GCR2P 2021/10/06 20:53

Atrocity Alert is a weekly publication by the Global Centre for the Responsibility to Protect highlighting situations where populations are at risk of, or are enduring, mass atrocity crimes.

“On 30 September the UN Joint Human Rights Office in the Democratic Republic of the Congo (DRC) reported that there were 739 documented human rights violations and abuses across the country during August – a 50 percent increase as compared to July.  Summary killings also significantly increased, resulting in the deaths of at least 293 civilians.  While state agents perpetrated the majority of human rights violations and abuses, armed groups were responsible for the majority of civilian deaths.

Ninety-four percent of the documented human rights violations occurred in North Kivu and Ituri provinces, in the east of the country, where civilians continue to be threatened by armed groups and recurring inter-communal violence.  More than 1,200 civilians have been killed in the eastern DRC so far this year.

A “state of siege” declared by the government on 30 April in order to combat armed groups in North Kivu and Ituri has done little to improve the security situation.  According to the UN Refugee Agency, the response of some armed groups has been to increase violent reprisals against villages they suspect of supporting the government.  On 5 October the UN Deputy High Commissioner for Human Rights, Nada Al-Nashif, also told the Human Rights Council that, “though considerable efforts have been made by the Government to improve the behaviour of the State security forces involved in military operations against armed groups, human rights violations continue to pose serious concerns.”

Amongst the armed groups operating in the eastern DRC, the Allied Democratic Forces (ADF) – which has previously been responsible for crimes against humanity and war crimes – was responsible for the most documented violations during August.  A UNJHRO fact-finding mission in Irumu territory documented killings, ill-treatment and kidnappings committed by the ADF against civilians.  On 1 September alleged ADF fighters ambushed a civilian convoy escorted by the government’s armed forces (FARDC) and UN peacekeepers, killing at least four people near Komanda, Ituri province.  Two days later, suspected ADF members also shot or hacked to death 30 people in the village of Makutano in Ituri.

The government, working with the UN peacekeeping force in the DRC (MONUSCO), needs to strengthen civilian protection in North Kivu and Ituri provinces.  While attempting to combat the ongoing threat posed by the ADF and other armed groups, the FARDC must uphold their obligations under International Humanitarian Law.
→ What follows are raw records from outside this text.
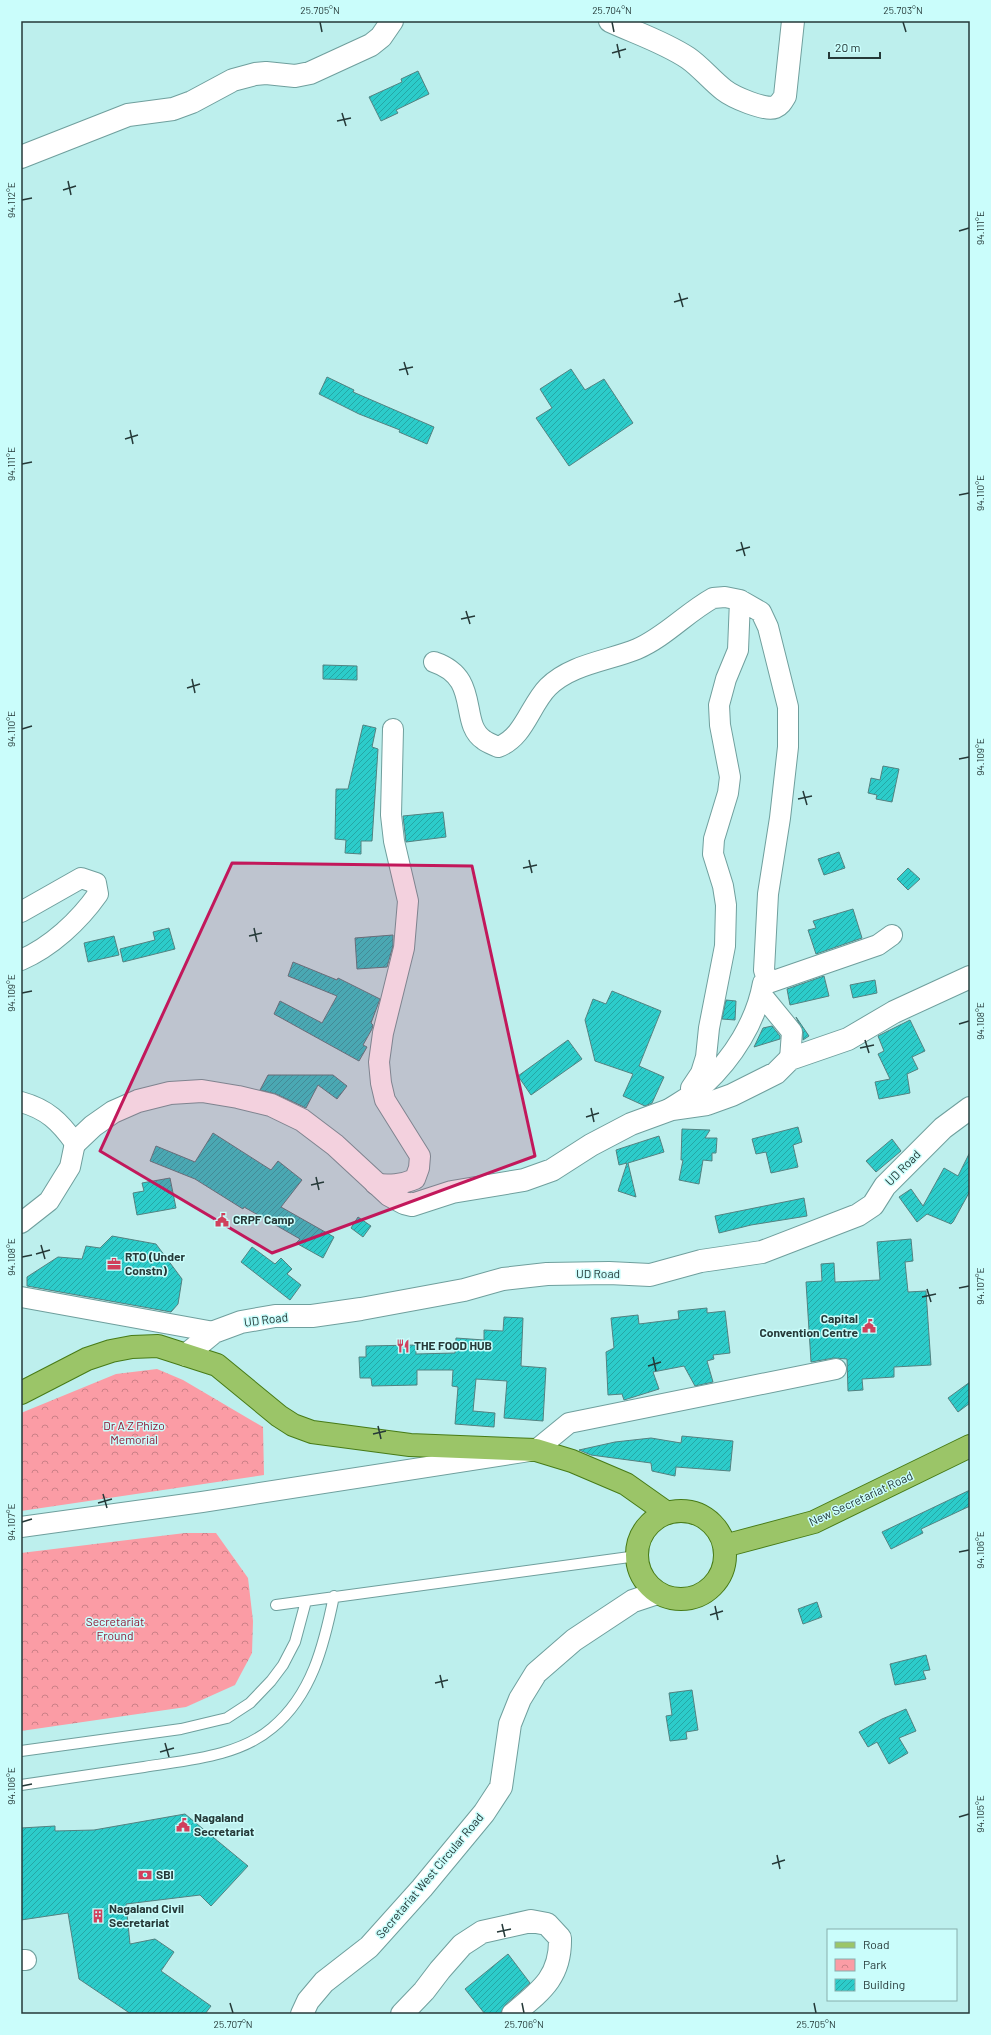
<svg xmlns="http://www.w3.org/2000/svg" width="991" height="2035" font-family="Barlow,sans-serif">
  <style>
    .park { fill: url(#park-crowns) }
    .building { fill: url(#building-hatch); stroke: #538281 }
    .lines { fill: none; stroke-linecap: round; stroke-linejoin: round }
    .lane-casing { stroke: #6f9f9d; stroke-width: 12 }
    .street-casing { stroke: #6f9f9d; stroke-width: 22 }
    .secondary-casing { stroke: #6f9f9d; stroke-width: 24 }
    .primary-casing { stroke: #477b16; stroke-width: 24 }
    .lane { stroke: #fff; stroke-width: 10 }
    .street { stroke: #fff; stroke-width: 20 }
    .secondary { stroke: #fff; stroke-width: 22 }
    .primary { stroke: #9bc568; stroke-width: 22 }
    .marked { fill: #c2185b; fill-opacity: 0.2; stroke: #c2185b; stroke-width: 3; stroke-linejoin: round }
    .ticks { fill: none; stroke: #253938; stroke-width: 1.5 }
    .labels { text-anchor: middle; stroke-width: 3; stroke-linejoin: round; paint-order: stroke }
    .street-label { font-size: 12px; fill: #253938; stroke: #cafdfb }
    .poi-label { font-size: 12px; font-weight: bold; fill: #253938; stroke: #cafdfb; text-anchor: start }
    .park-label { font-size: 12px; fill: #8e1634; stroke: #cafdfb }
    .neatline { fill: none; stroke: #253938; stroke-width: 1.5 }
    .ticks-label { font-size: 10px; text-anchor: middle; fill: #253938 }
  </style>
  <defs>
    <pattern id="park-crowns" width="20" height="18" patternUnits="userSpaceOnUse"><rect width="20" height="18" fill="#fb9ca5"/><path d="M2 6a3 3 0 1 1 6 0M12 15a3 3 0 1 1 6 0" fill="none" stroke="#cb8087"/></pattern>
    <pattern id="building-hatch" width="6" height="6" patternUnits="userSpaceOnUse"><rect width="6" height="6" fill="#2cccca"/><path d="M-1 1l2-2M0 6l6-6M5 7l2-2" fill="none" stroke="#25a7a5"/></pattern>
  </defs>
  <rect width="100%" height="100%" fill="#bdefed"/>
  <path class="park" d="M157,1369L183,1380L263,1427L264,1475L21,1511V1413L116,1374Z
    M185,1533H216L248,1578L253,1621L252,1653L235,1685L186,1707L21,1731V1553Z"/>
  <path class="building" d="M418,71L429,94L396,110L398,113L381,121L369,97L402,82L401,79Z
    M571,369L585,390L604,379L633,423L569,466L536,418L552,408L540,389Z
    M327,377L354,390L353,392L434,427L427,444L399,432L400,430L359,414L319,394Z
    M323,665L357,666V680L323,679Z
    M363,725L376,728L372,747L378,749L372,841H361V854L345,853L346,840L335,839L336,789H348Z
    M883,766L899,769L892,802L876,799L877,795L868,793L871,778L880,780Z
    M443,812L446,837L406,842L403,816Z
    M839,852L845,868L824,875L818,859Z
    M908,868L920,879L908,890L897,879Z
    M853,909L862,938L816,954L808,930L816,928L813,921Z
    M169,928L175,949L123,962L120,949L155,940L153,932Z
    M393,935V946L387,967L357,969L355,938Z
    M114,936L119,955L88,962L84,943Z
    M293,962L337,980L338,978L380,999L371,1023L373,1025L372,1029L363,1045L367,1047L359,1061L274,1014L280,1001L322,1023L337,996L288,976Z
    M824,976L829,996L790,1005L787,989Z
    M875,980L877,993L853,998L850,985Z
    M612,991L661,1011L639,1066L664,1077L652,1103L645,1106L623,1096L633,1074L595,1061L585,1020L593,999L606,1004Z
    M726,1000L736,1001L735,1020L722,1019Z
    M796,1017L809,1036L803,1040V1032Z
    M910,1020L925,1051L912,1057L918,1069L907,1074L910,1093L879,1099L875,1082L890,1079L878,1054L884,1051L878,1036Z
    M772,1026L780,1036V1039L754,1047L763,1028Z
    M568,1040L582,1059L531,1095L518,1076Z
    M268,1075H333L347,1086L337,1099L318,1085L306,1108L276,1094L260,1090Z
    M798,1127L802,1142L793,1145L798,1167L771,1173L766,1152L756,1154L752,1139Z
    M682,1129L710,1130L705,1138H717L716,1153H712V1161L703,1160L699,1184L679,1180L683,1160H681Z
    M213,1133L271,1170L278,1161L302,1180L281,1207L334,1237L323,1258L296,1243L300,1239L244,1207L243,1209L195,1179L150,1161L156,1146L195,1162Z
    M659,1136L664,1152L628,1163L636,1197L618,1191L627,1163L619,1165L616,1150Z
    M892,1139L901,1151L876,1172L866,1161Z
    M970,1152V1191L953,1222L951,1224L927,1214L917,1222L899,1197L911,1189L923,1206L944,1168L958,1176Z
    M170,1178L176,1208L137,1215L133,1193L144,1191L142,1183Z
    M804,1198L807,1216L751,1225L719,1233L715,1216Z
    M358,1217L371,1226L363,1237L351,1228Z
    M112,1236L156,1244L182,1279L178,1304L171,1312L27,1286V1277L58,1257L82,1259L86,1246L100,1248Z
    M911,1239L913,1261L905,1262L908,1292L926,1291L931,1365L894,1367V1377L862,1379L863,1390L848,1391L847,1359L834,1358L811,1362L806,1282L822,1281L821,1264L834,1263L835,1282L880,1280L877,1242Z
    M252,1247L275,1264L281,1258L292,1269L287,1274L301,1285L290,1300L241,1262Z
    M707,1308V1313L725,1311L730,1353L713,1355L714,1359L707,1361L713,1382L695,1386L684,1366L653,1372L659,1389L624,1400L622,1394L608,1395L606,1352L614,1348L611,1318L638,1315L639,1324L679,1319L678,1311Z
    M504,1317L523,1318L521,1366L546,1368L543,1421L504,1418L507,1381L476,1379L473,1411L495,1413L494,1427L455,1424L458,1387L452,1386L453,1370H417V1385L372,1386L371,1378H360L359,1357H366V1346L416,1345V1354L455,1353L456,1338L484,1340V1330L503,1331Z
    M970,1382V1403L958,1412L948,1398Z
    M682,1436L733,1441L730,1471L676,1467L675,1476L652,1471L651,1463L591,1455L579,1450L615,1442L651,1438L681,1443Z
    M970,1490V1506L921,1529L923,1533L891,1549L882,1532Z
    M817,1602L822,1617L803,1624L798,1609Z
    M926,1655L930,1670L923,1671L926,1679L895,1685L890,1664Z
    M692,1690L698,1730L686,1732L687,1739L670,1741L666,1716L672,1715L669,1693Z
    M906,1709L916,1731L899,1738L908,1753L889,1764L877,1742L868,1747L859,1732L882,1719Z
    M185,1814L248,1866L211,1906L200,1895L126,1904L130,1944L155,1939L174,1952L161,1971L211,2006L205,2014H131L79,1979L68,1913L21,1920V1828L55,1826V1831L94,1830Z
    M508,1954L530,1983L505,2005L500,2014H485L465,1989Z"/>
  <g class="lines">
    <g class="lane-casing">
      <path id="lane" d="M276,1605L637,1556
        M21,1751L181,1729L227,1718L250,1703L271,1681L283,1665L295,1642L306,1601
        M21,1785C62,1779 103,1773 144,1767C186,1760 238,1757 272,1728C312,1695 324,1645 334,1596"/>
    </g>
    <g class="street-casing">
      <path id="street" d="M434,662C482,678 458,723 484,740C488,743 494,745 498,747C524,738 530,705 548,687C571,664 608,661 637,649C665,637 686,613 713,598L725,597L740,600L761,612L768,627L788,707V747L780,818L768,894L764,970L768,983H763C756,1022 733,1058 704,1085C693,1095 678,1103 666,1111
        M21,912L81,878L96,883L98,894C79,921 51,947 21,960
        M768,983L878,945L892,935
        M761,994L792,1032L790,1059
        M691,1088L701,1073L706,1057L709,1028L725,946L726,905L723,886L713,854L714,839L728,793L730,777L720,725L719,705L726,679L738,650L740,600
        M21,1102C47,1109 60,1122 75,1143L70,1167L49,1201L21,1223
        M375,1184C390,1185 401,1185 415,1179L419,1168L420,1156L385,1100L381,1083L379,1062L383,1033L404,948L408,901L394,841L391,815L393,729
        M21,1297L214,1332
        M21,1527L202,1502L536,1450L569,1423L836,1369
        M21,1960H26"/>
    </g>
    <g class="secondary-casing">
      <path id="secondary" d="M610,21C636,33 664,42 688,58C701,67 711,80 724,90C733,97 765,111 775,107C780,105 782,101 785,96L793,21
        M21,157L128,115L173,109L192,102L233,80L255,74L266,73L295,76L310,73L371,45L381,37L392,21
        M75,1143L93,1126L113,1112L138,1101L170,1093L202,1091L238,1097L271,1105L302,1120L335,1145L389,1195L404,1203L412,1205L452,1192L524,1180L552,1170L591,1145L631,1124L672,1109L707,1104L732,1095L776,1073L790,1059L848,1039L894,1012L970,977
        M186,1355L214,1332L241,1322L275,1316H312L361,1309L464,1290L503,1279L547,1274L609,1273L650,1275L701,1261L762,1252L858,1215L873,1205L885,1186L943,1128L970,1108
        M302,2014L308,2001L324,1982L369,1947L422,1888L484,1813L501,1787L510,1724L520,1699L536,1673L574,1640L633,1601L657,1593
        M402,2014L424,1991L440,1970L462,1945L482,1932L531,1921L547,1924L560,1938C561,1977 541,1991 513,2014"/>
    </g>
    <g class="primary-casing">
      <path id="primary" d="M21,1393L87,1359L111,1351L132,1347L158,1346L217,1365L279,1416L293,1425L312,1432L410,1445L536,1450L572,1461L626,1484L667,1513
        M637 1555a44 44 0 1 1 88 0a44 44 0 1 1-88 0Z
        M724,1546L814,1522L970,1446"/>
    </g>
    <use href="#lane" class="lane"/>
    <use href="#street" class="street"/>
    <use href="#secondary" class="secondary"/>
    <use href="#primary" class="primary"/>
  </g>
  <path class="marked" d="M232,863L472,866L535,1156L272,1253L100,1151Z"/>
  <path class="ticks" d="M320,22L322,32M612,22L614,32M903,22L906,32M617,44L620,58M612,53L626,49M342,113L346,126M337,121L351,118M68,181L71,195M63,190L76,186M22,200L32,198M959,231L969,228M679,293L683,307M674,302L688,298M404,362L408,375M399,370L413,367M130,430L133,444M125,439L138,435M22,464L32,462M959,495L969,493M741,542L745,556M736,551L750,547M466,611L470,624M461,619L475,616M192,679L195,693M187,688L200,684M22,729L32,726M959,759L969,757M803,791L807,805M798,799L812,796M529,860L532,873M523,868L537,865M254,928L257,942M249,936L262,933M22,993L32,991M959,1024L969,1021M865,1040L869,1053M860,1048L874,1045M591,1108L594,1122M586,1117L599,1113M316,1177L319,1190M311,1185L324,1182M41,1245L45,1259M36,1254L50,1250M22,1257L32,1255M959,1288L969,1286M927,1289L931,1302M922,1297L936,1294M653,1357L656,1371M648,1366L661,1362M378,1426L381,1439M373,1434L386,1431M103,1494L107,1508M98,1503L112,1499M22,1522L32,1519M959,1552L969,1550M715,1606L718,1620M710,1615L723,1611M440,1675L443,1688M435,1683L448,1680M165,1743L169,1757M160,1752L174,1748M22,1786L32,1784M959,1817L969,1814M777,1855L780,1869M772,1864L785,1860M502,1924L505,1937M497,1932L511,1929M230,2003L233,2013M522,2003L524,2013M814,2003L816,2013"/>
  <defs>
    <g id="civic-bare" transform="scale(1.08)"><path d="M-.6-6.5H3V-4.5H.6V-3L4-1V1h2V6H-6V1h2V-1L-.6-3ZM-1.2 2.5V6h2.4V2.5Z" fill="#d0405c" stroke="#cafdfb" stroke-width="2.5" paint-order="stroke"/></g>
    <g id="office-bare" transform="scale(1.08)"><path d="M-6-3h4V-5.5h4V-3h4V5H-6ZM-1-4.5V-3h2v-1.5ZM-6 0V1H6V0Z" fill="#d0405c" stroke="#cafdfb" stroke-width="2.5" paint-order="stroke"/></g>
    <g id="restaurant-bare" transform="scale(1.08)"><path d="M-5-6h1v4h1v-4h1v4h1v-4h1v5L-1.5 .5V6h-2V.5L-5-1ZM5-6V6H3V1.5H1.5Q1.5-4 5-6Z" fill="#d0405c" stroke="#cafdfb" stroke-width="2.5" paint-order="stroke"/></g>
    <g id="bank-bare" transform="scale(1.08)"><path d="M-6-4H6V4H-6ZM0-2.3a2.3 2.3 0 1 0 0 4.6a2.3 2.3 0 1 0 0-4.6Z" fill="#d0405c" stroke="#cafdfb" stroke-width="2.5" paint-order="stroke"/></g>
    <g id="building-bare" transform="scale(1.08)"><path d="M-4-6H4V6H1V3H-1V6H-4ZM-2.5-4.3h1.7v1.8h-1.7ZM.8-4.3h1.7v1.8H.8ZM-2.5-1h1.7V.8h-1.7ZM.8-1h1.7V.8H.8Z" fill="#d0405c" stroke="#cafdfb" stroke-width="2.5" paint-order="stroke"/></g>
  </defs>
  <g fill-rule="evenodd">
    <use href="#civic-bare" x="222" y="1220"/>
    <use href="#office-bare" x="114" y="1264"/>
    <use href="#civic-bare" x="869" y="1326"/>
    <use href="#restaurant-bare" x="403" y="1346"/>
    <use href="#civic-bare" x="183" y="1825"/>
    <use href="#bank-bare" x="145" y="1875"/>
    <use href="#building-bare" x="98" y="1916"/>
  </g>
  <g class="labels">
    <g class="street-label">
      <text transform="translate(903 1168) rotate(-45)" y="4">UD Road</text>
      <text x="598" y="1278">UD Road</text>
      <text transform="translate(266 1320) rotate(-7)" y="4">UD Road</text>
      <text transform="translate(861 1499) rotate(-25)" y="4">New Secretariat Road</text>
      <text transform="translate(430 1876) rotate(-50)" y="4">Secretariat West Circular Road</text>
    </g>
    <g class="poi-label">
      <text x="233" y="1224">CRPF Camp</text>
      <text x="125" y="1261">RTO (Under<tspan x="125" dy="14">Constn)</tspan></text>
      <text x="858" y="1323" text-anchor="end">Capital<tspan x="858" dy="14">Convention Centre</tspan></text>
      <text x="414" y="1350">THE FOOD HUB</text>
      <text x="194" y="1822">Nagaland<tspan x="194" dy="14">Secretariat</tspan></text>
      <text x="156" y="1879">SBI</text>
      <text x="109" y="1913">Nagaland Civil<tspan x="109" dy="14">Secretariat</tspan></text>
    </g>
    <g class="park-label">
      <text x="134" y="1430">Dr A Z Phizo<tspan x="134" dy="14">Memorial</tspan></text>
      <text x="115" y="1626">Secretariat<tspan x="115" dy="14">Fround</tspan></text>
    </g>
  </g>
  <rect width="991" height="2035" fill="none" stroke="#cafdfb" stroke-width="44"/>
  <rect x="827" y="1929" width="130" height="72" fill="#cafdfb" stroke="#88afad"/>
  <rect x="835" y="1942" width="20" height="6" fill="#9bc568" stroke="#88afad"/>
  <text x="863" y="1949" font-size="12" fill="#253938">Road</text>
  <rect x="835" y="1959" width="20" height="12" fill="url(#park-crowns)" stroke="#88afad"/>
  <text x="863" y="1969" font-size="12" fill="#253938">Park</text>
  <rect x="835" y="1979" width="20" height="12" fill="url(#building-hatch)" stroke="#88afad"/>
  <text x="863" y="1989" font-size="12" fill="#253938">Building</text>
  <path d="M829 52v6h51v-6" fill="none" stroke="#253938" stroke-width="2"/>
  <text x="835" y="52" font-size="12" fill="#253938" stroke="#cafdfb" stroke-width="3" paint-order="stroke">20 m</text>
  <rect x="22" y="22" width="947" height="1991" class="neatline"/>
  <g class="ticks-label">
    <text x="320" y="14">25.705°N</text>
    <text x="612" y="14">25.704°N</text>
    <text x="903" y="14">25.703°N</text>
    <text transform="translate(11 200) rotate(-90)" y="4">94.112°E</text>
    <text transform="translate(980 228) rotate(-90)" y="4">94.111°E</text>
    <text transform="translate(11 464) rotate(-90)" y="4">94.111°E</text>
    <text transform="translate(980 493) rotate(-90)" y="4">94.110°E</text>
    <text transform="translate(11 729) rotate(-90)" y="4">94.110°E</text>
    <text transform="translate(980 757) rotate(-90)" y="4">94.109°E</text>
    <text transform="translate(11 993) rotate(-90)" y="4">94.109°E</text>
    <text transform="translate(980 1021) rotate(-90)" y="4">94.108°E</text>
    <text transform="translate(11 1257) rotate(-90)" y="4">94.108°E</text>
    <text transform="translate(980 1286) rotate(-90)" y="4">94.107°E</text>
    <text transform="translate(11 1522) rotate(-90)" y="4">94.107°E</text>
    <text transform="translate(980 1550) rotate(-90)" y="4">94.106°E</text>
    <text transform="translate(11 1786) rotate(-90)" y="4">94.106°E</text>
    <text transform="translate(980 1814) rotate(-90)" y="4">94.105°E</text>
    <text x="233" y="2028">25.707°N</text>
    <text x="524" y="2028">25.706°N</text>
    <text x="816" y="2028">25.705°N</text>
  </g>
</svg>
The DRC authorities, with assistance from MONUSCO, should vigorously investigate and prosecute any alleged human rights violations and abuses perpetrated by state agents.”

The Global Centre for the Responsibility to Protect (GCR2P) is an independent organisation that focuses on conducting research, analysis and advocacy in relation to mass atrocity.

The GI ADVISORY is a security and research firm whose primary purpose is to contribute to world order and stability.

In the DRC’s North Kivu and Ituri provinces, violent conflicts are rising rather than decreasing. Various researchers have expressed varying opinions about the persecution of minority populations and the broader conflict situation in the DRC. According to one of the Freedom House reports, ethnic prejudice against several indigenous Pygmy tribes and Congolese Banyamulenge Tutsis is widespread among the country’s ethnic groupings. Despite the country’s commitment to follow international humanitarian law, the situation remains unchanged.

While nation-states have the right to control their own affairs, the R2P Principle emphasizes that they also have a fundamental obligation to protect the people living inside their borders. When a state fails to safeguard its citizens – whether due to a lack of ability or a lack of willingness – the responsibility for protecting human lives falls to the international community. Despite this principle and numerous other international accords, the international community has yet to secure peace in the DRC.